(Beginning of Material provided)
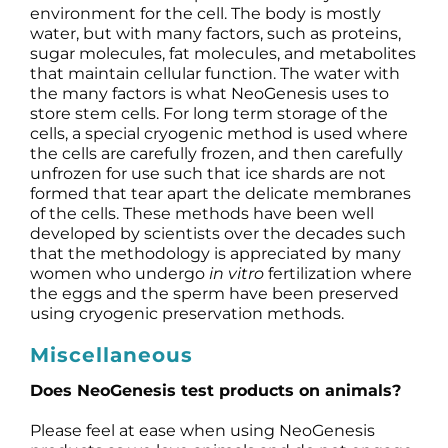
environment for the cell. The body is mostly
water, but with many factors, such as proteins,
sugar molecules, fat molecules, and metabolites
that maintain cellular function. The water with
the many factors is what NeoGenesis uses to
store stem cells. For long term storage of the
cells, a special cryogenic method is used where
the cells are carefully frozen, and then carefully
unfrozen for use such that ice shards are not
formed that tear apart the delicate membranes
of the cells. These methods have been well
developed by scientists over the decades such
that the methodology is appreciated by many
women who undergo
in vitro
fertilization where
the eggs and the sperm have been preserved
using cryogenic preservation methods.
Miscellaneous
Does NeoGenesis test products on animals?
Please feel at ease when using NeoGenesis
(End of Material provided)
(Beginning of Material provided)
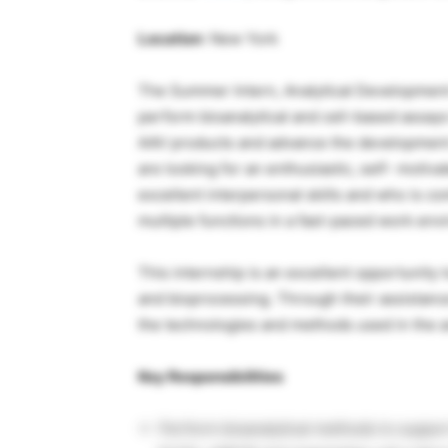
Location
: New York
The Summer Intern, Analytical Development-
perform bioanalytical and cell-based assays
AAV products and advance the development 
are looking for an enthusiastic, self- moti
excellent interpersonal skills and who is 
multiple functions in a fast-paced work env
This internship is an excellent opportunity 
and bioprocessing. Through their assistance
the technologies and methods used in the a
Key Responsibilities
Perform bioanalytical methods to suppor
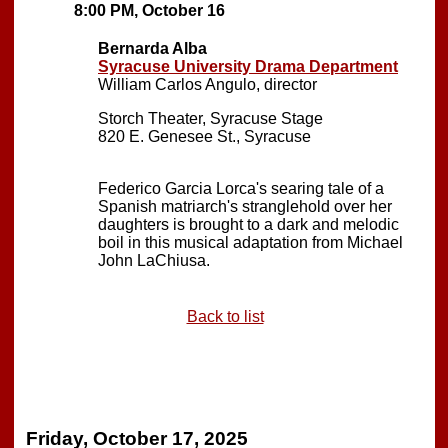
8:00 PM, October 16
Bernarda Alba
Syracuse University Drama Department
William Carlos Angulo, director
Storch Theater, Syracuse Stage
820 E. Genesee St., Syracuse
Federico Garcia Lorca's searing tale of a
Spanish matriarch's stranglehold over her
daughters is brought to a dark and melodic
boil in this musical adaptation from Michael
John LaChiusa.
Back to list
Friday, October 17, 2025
(End of Material provided)
## [Task directions]
Among the entries above, take the line with "the technologies and methods used in the a", the line with "Friday, October 17, 2025", and all the lines between them, and restate them word for word without pictures.

## [Exercise result]
the technologies and methods used in the a
Key Responsibilities
Perform bioanalytical methods to suppor
8:00 PM, October 16
Bernarda Alba
Syracuse University Drama Department
William Carlos Angulo, director
Storch Theater, Syracuse Stage
820 E. Genesee St., Syracuse
Federico Garcia Lorca's searing tale of a
Spanish matriarch's stranglehold over her
daughters is brought to a dark and melodic
boil in this musical adaptation from Michael
John LaChiusa.
Back to list
Friday, October 17, 2025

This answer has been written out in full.